Terraform taught us infrastructure as code. But HCL has limits — conditionals are cumbersome, loops are limited, no unit tests. Pulumi says: write infrastructure in a real programming language.
Pulumi vs. Terraform¶
Pulumi: TypeScript/Python/Go, full programming language, existing tooling (IDE, linter, test framework). Terraform: HCL, declarative, huge provider ecosystem, battle-tested.
Example in TypeScript¶
import * as aws from "@pulumi/aws";
import * as k8s from "@pulumi/kubernetes";
const cluster = new aws.eks.Cluster("prod", {
vpcConfig: { subnetIds: subnets.ids }
});
const app = new k8s.apps.v1.Deployment("api", {
spec: { replicas: 3, ... }
}, { provider: cluster.provider });
Advantages of a Real Language¶
- Loops, conditions, functions — the full power of the language
- Unit tests for infrastructure
- IDE support (autocomplete, type checking)
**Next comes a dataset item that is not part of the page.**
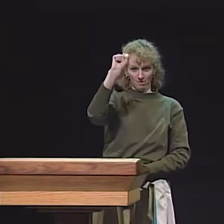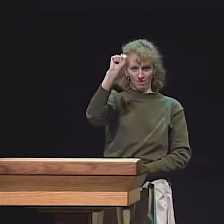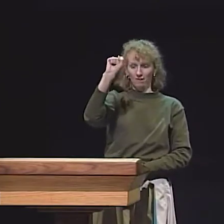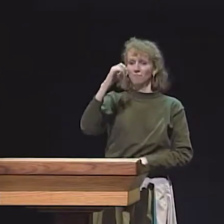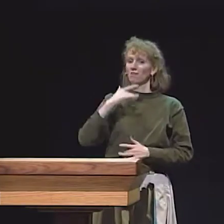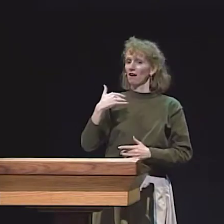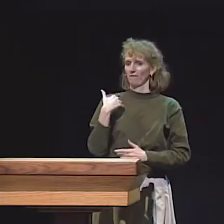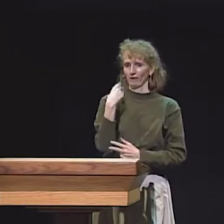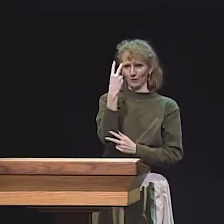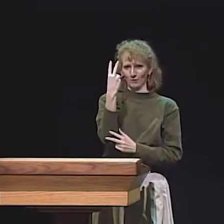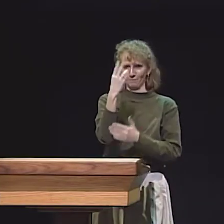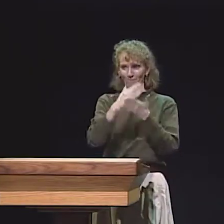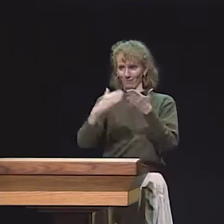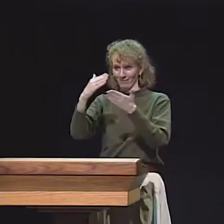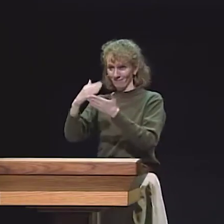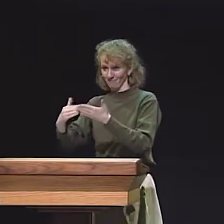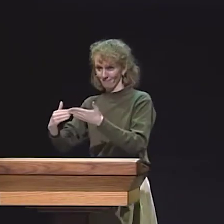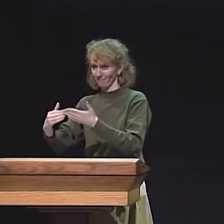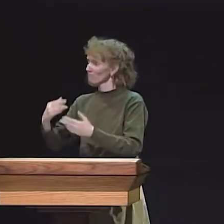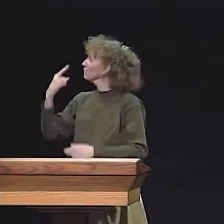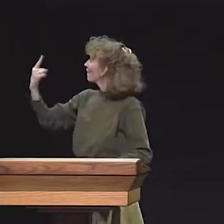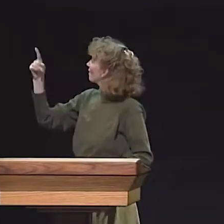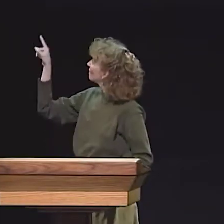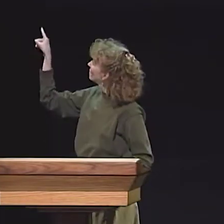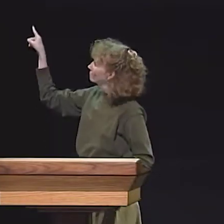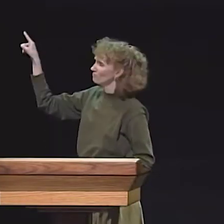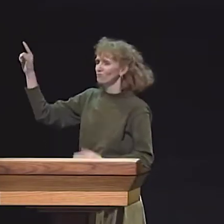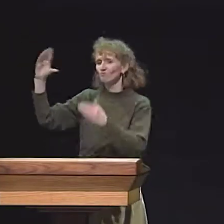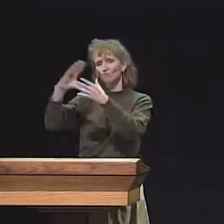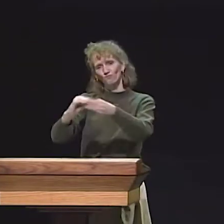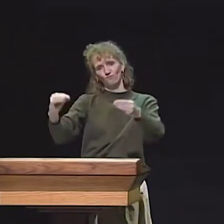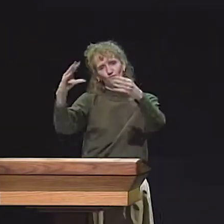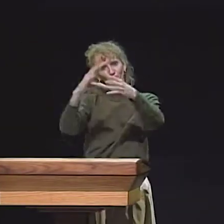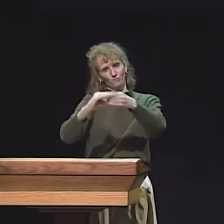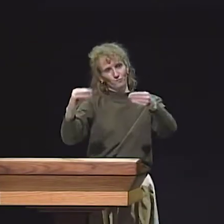THE ONE ON THE LEFT, "FABLES," HAS TWO PARTS.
- Code sharing as npm/pip packages
Why We’re Sticking with Terraform for Now¶
Provider ecosystem. Community. Hiring — finding a Terraform engineer is easier. And HCL’s declarative approach is simpler for review than imperative TypeScript. But we’re watching Pulumi closely.
Pulumi Is the Future for Complex Infrastructure¶
For simple setups, Terraform is enough. For complex infrastructure with logic, testing, and componentization, Pulumi has a significant advantage.